» **INSTRUCTIONS TO FOLLOW**
One number is the whole answer: the tally of lines in the records that include the word "corners".

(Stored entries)
»»
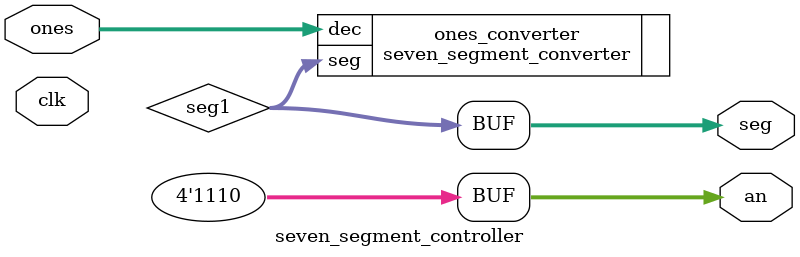
<source format=v>
`timescale 1ns / 1ps

module seven_segment_controller(
        input clk,
        input [3:0] ones,
        output [6:0] seg,
        output [3:0] an
    );
    
    wire [6:0] seg1;

    seven_segment_converter ones_converter(.dec(ones), .seg(seg1));
    
    assign seg = seg1;
    assign an = 4'b1110;
    
endmodule

</source>
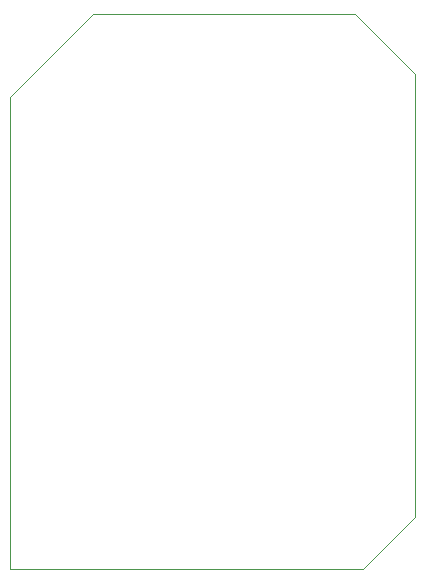
<source format=gbp>
G75*
%MOIN*%
%OFA0B0*%
%FSLAX25Y25*%
%IPPOS*%
%LPD*%
%AMOC8*
5,1,8,0,0,1.08239X$1,22.5*
%
%ADD10C,0.00000*%
D10*
X0002817Y0003271D02*
X0002817Y0160771D01*
X0030317Y0188271D01*
X0117817Y0188271D01*
X0137817Y0168271D01*
X0137817Y0020771D01*
X0120317Y0003271D01*
X0002817Y0003271D01*
M02*

</source>
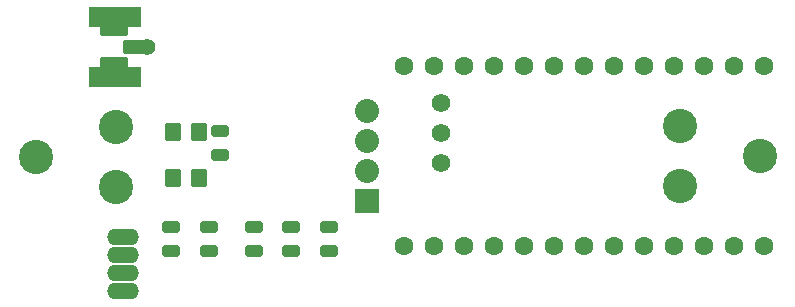
<source format=gbr>
%TF.GenerationSoftware,KiCad,Pcbnew,8.0.5*%
%TF.CreationDate,2024-11-27T13:11:35-06:00*%
%TF.ProjectId,Mini-Lora,4d696e69-2d4c-46f7-9261-2e6b69636164,rev?*%
%TF.SameCoordinates,Original*%
%TF.FileFunction,Soldermask,Top*%
%TF.FilePolarity,Negative*%
%FSLAX46Y46*%
G04 Gerber Fmt 4.6, Leading zero omitted, Abs format (unit mm)*
G04 Created by KiCad (PCBNEW 8.0.5) date 2024-11-27 13:11:35*
%MOMM*%
%LPD*%
G01*
G04 APERTURE LIST*
G04 Aperture macros list*
%AMRoundRect*
0 Rectangle with rounded corners*
0 $1 Rounding radius*
0 $2 $3 $4 $5 $6 $7 $8 $9 X,Y pos of 4 corners*
0 Add a 4 corners polygon primitive as box body*
4,1,4,$2,$3,$4,$5,$6,$7,$8,$9,$2,$3,0*
0 Add four circle primitives for the rounded corners*
1,1,$1+$1,$2,$3*
1,1,$1+$1,$4,$5*
1,1,$1+$1,$6,$7*
1,1,$1+$1,$8,$9*
0 Add four rect primitives between the rounded corners*
20,1,$1+$1,$2,$3,$4,$5,0*
20,1,$1+$1,$4,$5,$6,$7,0*
20,1,$1+$1,$6,$7,$8,$9,0*
20,1,$1+$1,$8,$9,$2,$3,0*%
G04 Aperture macros list end*
%ADD10RoundRect,0.119050X-0.607150X0.357150X-0.607150X-0.357150X0.607150X-0.357150X0.607150X0.357150X0*%
%ADD11RoundRect,0.076200X0.575000X-0.650000X0.575000X0.650000X-0.575000X0.650000X-0.575000X-0.650000X0*%
%ADD12C,2.895600*%
%ADD13RoundRect,0.116840X-0.721360X-0.467360X0.721360X-0.467360X0.721360X0.467360X-0.721360X0.467360X0*%
%ADD14C,1.422400*%
%ADD15RoundRect,0.116840X-1.059360X-0.467360X1.059360X-0.467360X1.059360X0.467360X-1.059360X0.467360X0*%
%ADD16RoundRect,0.076200X2.159000X0.762000X-2.159000X0.762000X-2.159000X-0.762000X2.159000X-0.762000X0*%
%ADD17O,2.692400X1.422400*%
%ADD18RoundRect,0.076200X0.939800X-0.939800X0.939800X0.939800X-0.939800X0.939800X-0.939800X-0.939800X0*%
%ADD19C,2.032000*%
%ADD20C,1.600000*%
%ADD21C,1.574800*%
G04 APERTURE END LIST*
D10*
%TO.C,R5*%
X136450000Y-111000000D03*
X136450000Y-113000000D03*
%TD*%
D11*
%TO.C,BTN0*%
X129625000Y-106900000D03*
X129625000Y-103000000D03*
X131775000Y-106900000D03*
X131775000Y-103000000D03*
%TD*%
D10*
%TO.C,R4*%
X129450000Y-111000000D03*
X129450000Y-113000000D03*
%TD*%
%TO.C,R3*%
X133600000Y-102900000D03*
X133600000Y-104900000D03*
%TD*%
%TO.C,R1*%
X139600000Y-111000000D03*
X139600000Y-113000000D03*
%TD*%
D12*
%TO.C,BAT3*%
X124750000Y-107580000D03*
X124750000Y-102500000D03*
X118002000Y-105040000D03*
X179258000Y-105020000D03*
X172510000Y-107560000D03*
X172510000Y-102480000D03*
%TD*%
D13*
%TO.C,J$2*%
X126193250Y-95740000D03*
D14*
X127430500Y-95740000D03*
D15*
X124573000Y-97210250D03*
X124573000Y-94269750D03*
D16*
X124700000Y-93200000D03*
X124700000Y-98280000D03*
%TD*%
D17*
%TO.C,RGB0*%
X125381800Y-111876000D03*
X125350000Y-113400000D03*
X125381800Y-114924000D03*
X125350000Y-116448000D03*
%TD*%
D10*
%TO.C,R6*%
X132650000Y-111000000D03*
X132650000Y-113000000D03*
%TD*%
D18*
%TO.C,I2C0*%
X145987300Y-108826350D03*
D19*
X146000000Y-106280000D03*
X145987300Y-103740000D03*
X146000000Y-101200000D03*
%TD*%
D10*
%TO.C,R2*%
X142800000Y-111000000D03*
X142800000Y-113000000D03*
%TD*%
D20*
%TO.C,MOD1*%
X179650000Y-97400000D03*
X177110000Y-97400000D03*
X174570000Y-97400000D03*
X172030000Y-97400000D03*
X169490000Y-97400000D03*
X166950000Y-97400000D03*
X164410000Y-97400000D03*
X161870000Y-97400000D03*
X159330000Y-97400000D03*
X156790000Y-97400000D03*
X154250000Y-97400000D03*
X151710000Y-97400000D03*
X149170000Y-97400000D03*
X149170010Y-112640010D03*
X151710010Y-112640010D03*
X154250010Y-112640010D03*
X156790010Y-112640010D03*
X159330010Y-112640010D03*
X161870010Y-112640010D03*
X164410010Y-112640010D03*
X166950010Y-112640010D03*
X169490010Y-112640010D03*
X172030010Y-112640010D03*
X174570010Y-112640010D03*
X177110010Y-112640010D03*
X179650010Y-112640010D03*
D21*
X152264800Y-100480000D03*
X152264800Y-103020000D03*
X152264800Y-105560000D03*
%TD*%
M02*

</source>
««
» **EXERCISE SOLUTION**
5